▶ PASSAGE TO READ:
_ _ _ _ _
Staff

The Director of the Centre is Dr Catherine Richardson

Staff affiliated with the centre:

Dr Mark Bateson (Canterbury Cathedral Archives): Palaeography and manuscript study; thirteenth- and fourteenth- Century ecclesiastical, administrative and political history; archive study.

Paul Bennett (Canterbury Archaeological Trust): archaeology of Canterbury and its hinterland.

Dr David Blair (English) interests are divided between the Early Modern and Romantic periods. In the former I have published on Donne and Shakespeare, and want to return to Shakespeare to do more work, specifically on the way in which language in the plays maps various sorts of desire and the frustration of desire. Interested in the relationship between the representation of regionality and regional travel in the late 18th and early 19th centuries and the different practices of cartographers

Dr Barbara Bombi (History): Ecclesiastical and religious history, 1200-1400; canon law and history of the Medieval papacy; crusades and history of the Military Orders; Anglo-papal relations in the fourteenth century; Latin diplomatic and palaeography.
_ _ _ _ _
▶ DATA FOR REVIEW:
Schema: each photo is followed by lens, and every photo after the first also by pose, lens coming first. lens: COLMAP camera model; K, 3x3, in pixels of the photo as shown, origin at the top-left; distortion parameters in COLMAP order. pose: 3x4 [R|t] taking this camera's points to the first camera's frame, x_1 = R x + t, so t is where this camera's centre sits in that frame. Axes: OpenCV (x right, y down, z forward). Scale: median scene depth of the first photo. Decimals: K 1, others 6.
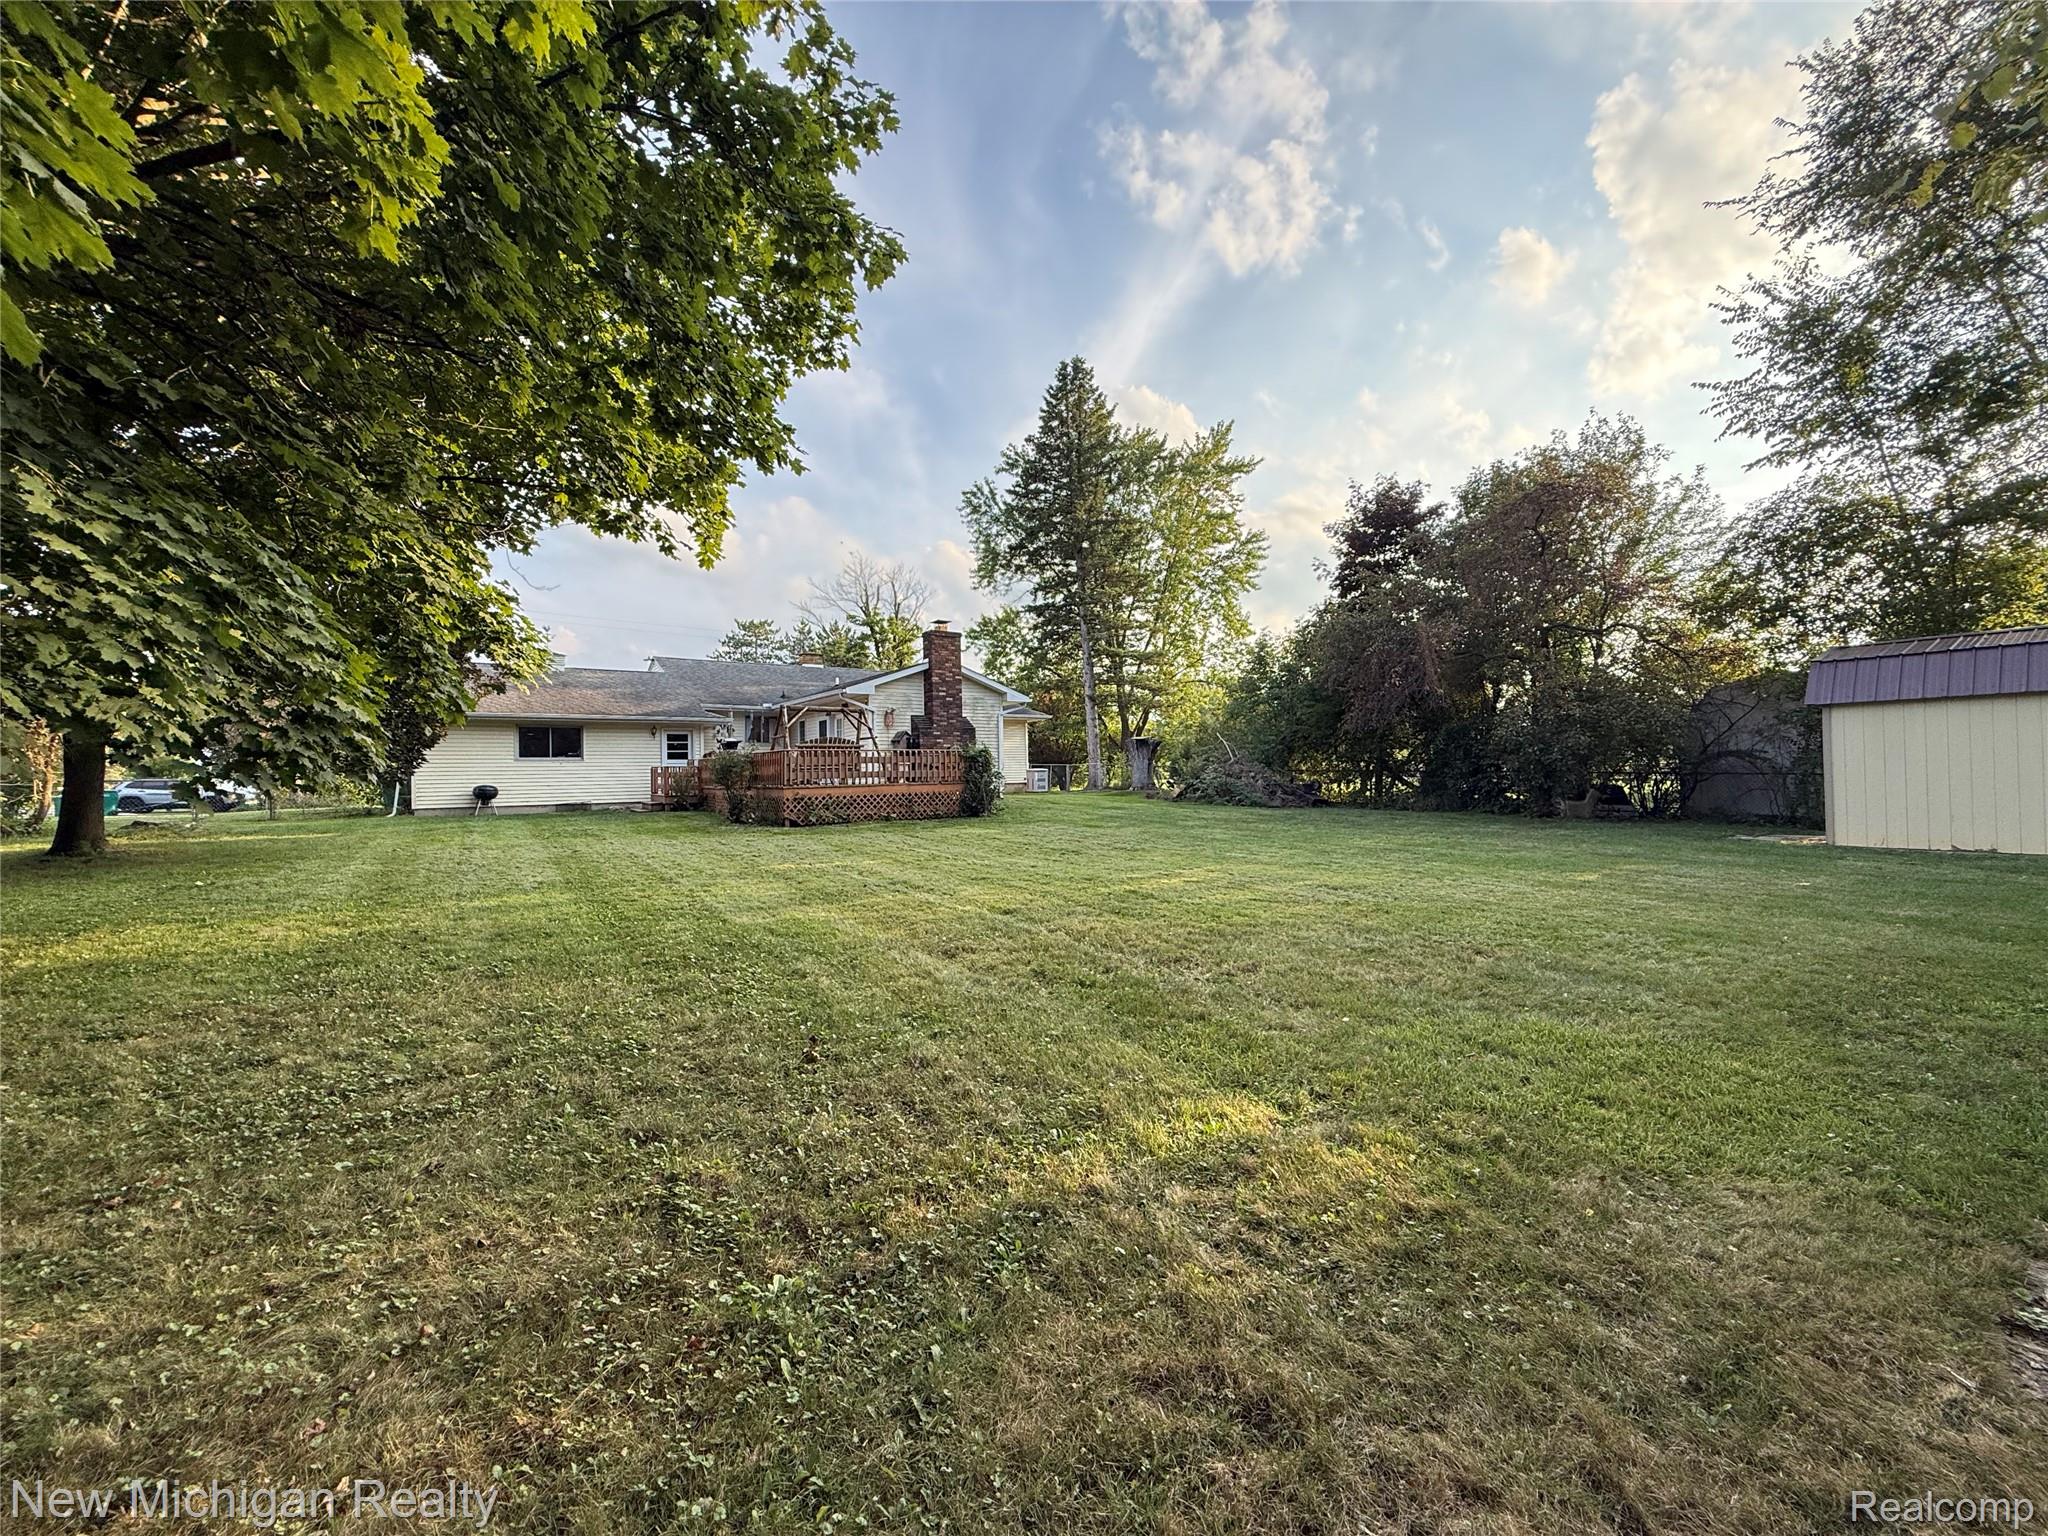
lens RADIAL K [[819.5, 0, 1025.2], [0, 819.5, 762.8], [0, 0, 1]] dist [0.000955, -0.000087]
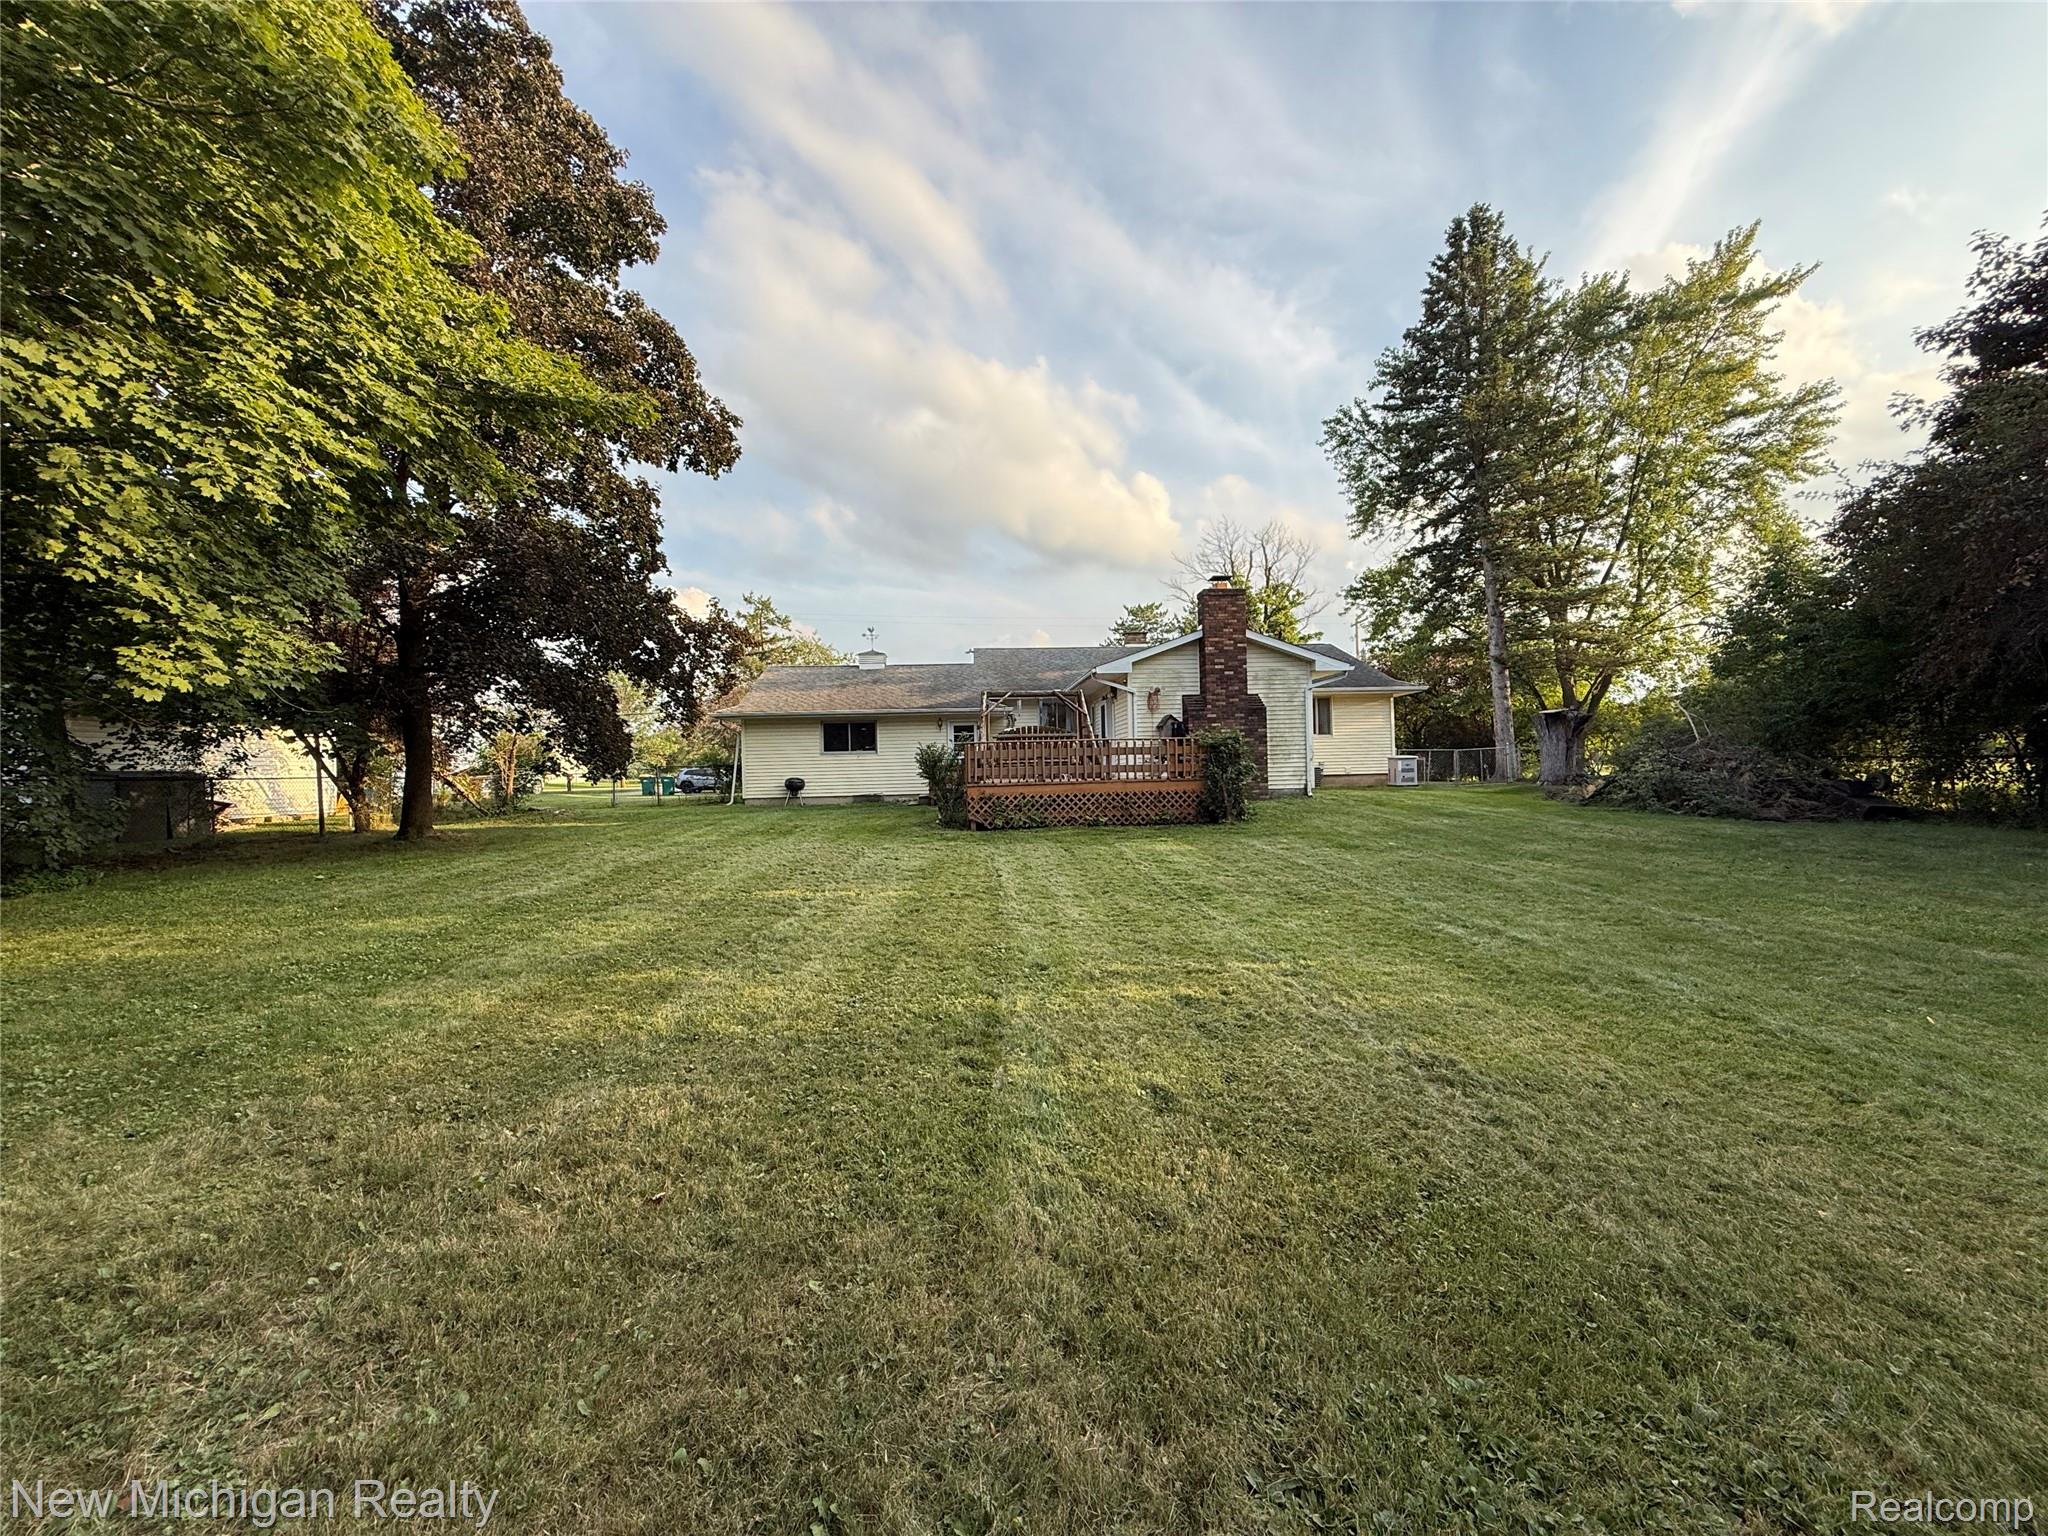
lens RADIAL K [[819.5, 0, 1025.2], [0, 819.5, 762.8], [0, 0, 1]] dist [0.000955, -0.000087]
pose [[0.852786, -0.003495, -0.522248, 0.100641], [0.013756, 0.999781, 0.015771, -0.003231], [0.522079, -0.020634, 0.852648, 0.134231]]
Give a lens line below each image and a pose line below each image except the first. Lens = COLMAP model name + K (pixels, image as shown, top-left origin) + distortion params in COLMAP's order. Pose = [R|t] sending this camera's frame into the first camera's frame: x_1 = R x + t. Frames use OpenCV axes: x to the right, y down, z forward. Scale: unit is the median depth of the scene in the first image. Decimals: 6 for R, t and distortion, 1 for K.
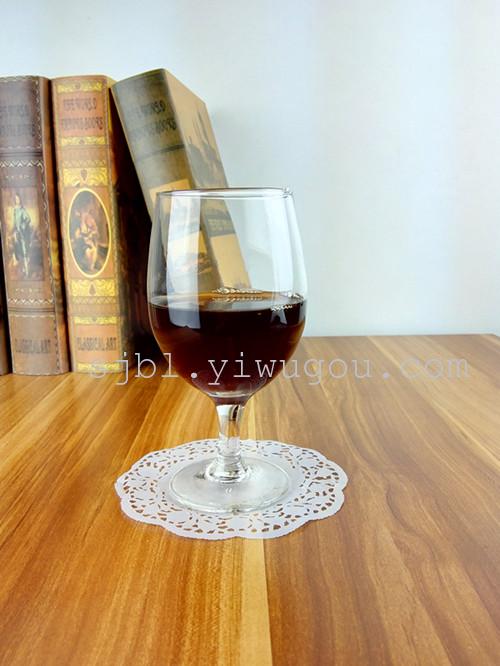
lens RADIAL K [[606.1, 0, 242.0], [0, 606.1, 328.0], [0, 0, 1]] dist [0.064047, -0.242206]
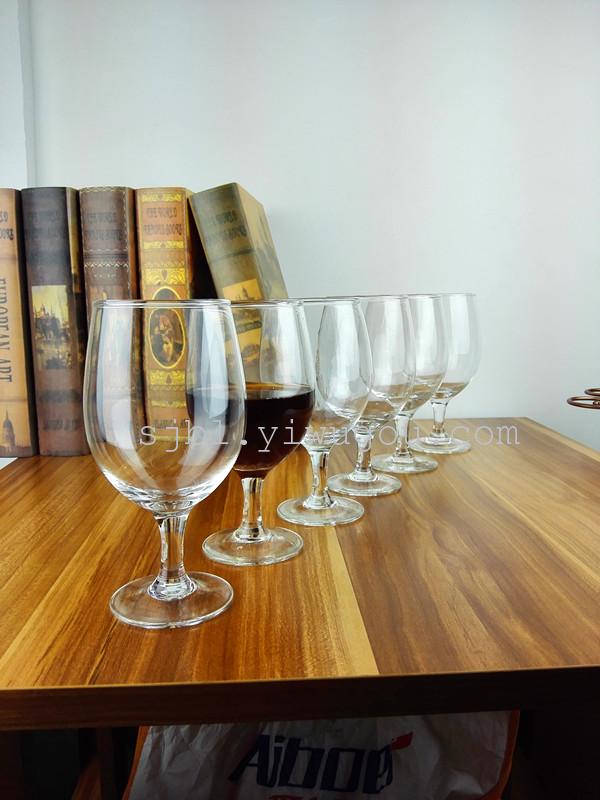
lens RADIAL K [[684.0, 0, 300.0], [0, 684.0, 400.0], [0, 0, 1]] dist [-0.002987, -0.006004]
pose [[0.998845, -0.001696, 0.048012, -0.070352], [0.003020, 0.999617, -0.027517, 0.016601], [-0.047947, 0.027631, 0.998468, -0.272974]]
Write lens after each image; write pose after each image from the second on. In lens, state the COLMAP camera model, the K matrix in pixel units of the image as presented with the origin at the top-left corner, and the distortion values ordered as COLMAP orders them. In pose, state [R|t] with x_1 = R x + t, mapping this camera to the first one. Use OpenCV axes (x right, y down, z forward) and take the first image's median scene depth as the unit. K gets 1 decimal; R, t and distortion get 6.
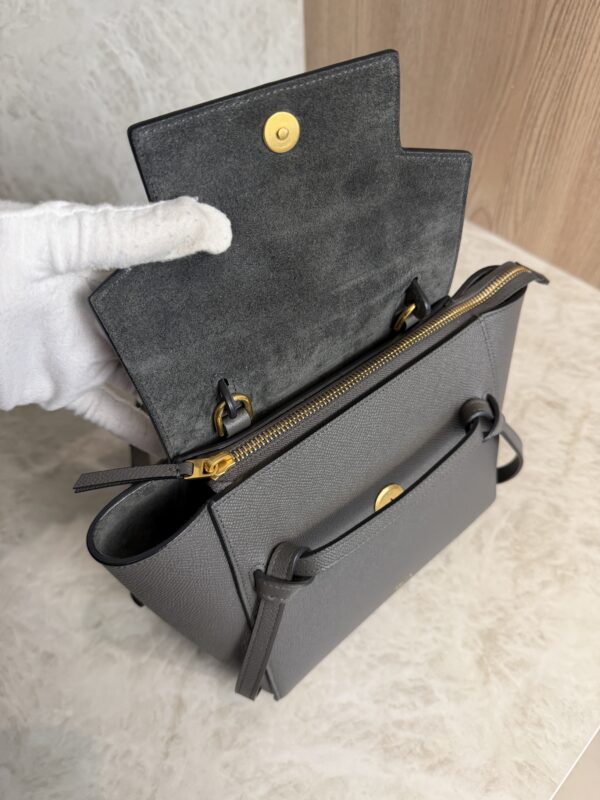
lens RADIAL K [[583.2, 0, 301.2], [0, 583.2, 397.3], [0, 0, 1]] dist [-0.035892, 0.008909]
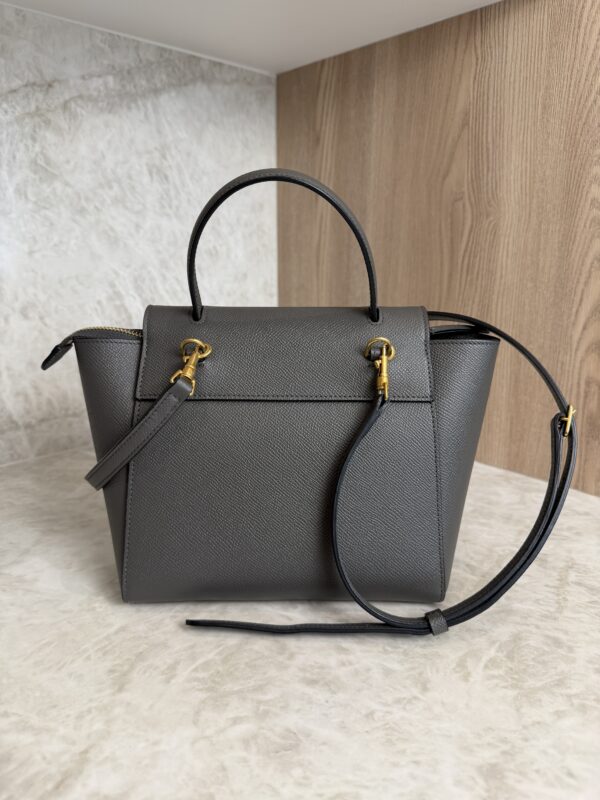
_ _ _ _ _
▶ HOW TO COMPLETE THIS TASK:
Answer these questions from the staff list:
1. Who is the Director of the Centre?
2. Which organization is listed with Paul Bennett's name?
3. Which subject is listed in parentheses after Dr Barbara Bombi's name?
The rows come from a separate source, not from the staff list.

▶ WRITTEN ANSWER:
1. Dr Catherine Richardson
2. Canterbury Archaeological Trust
3. History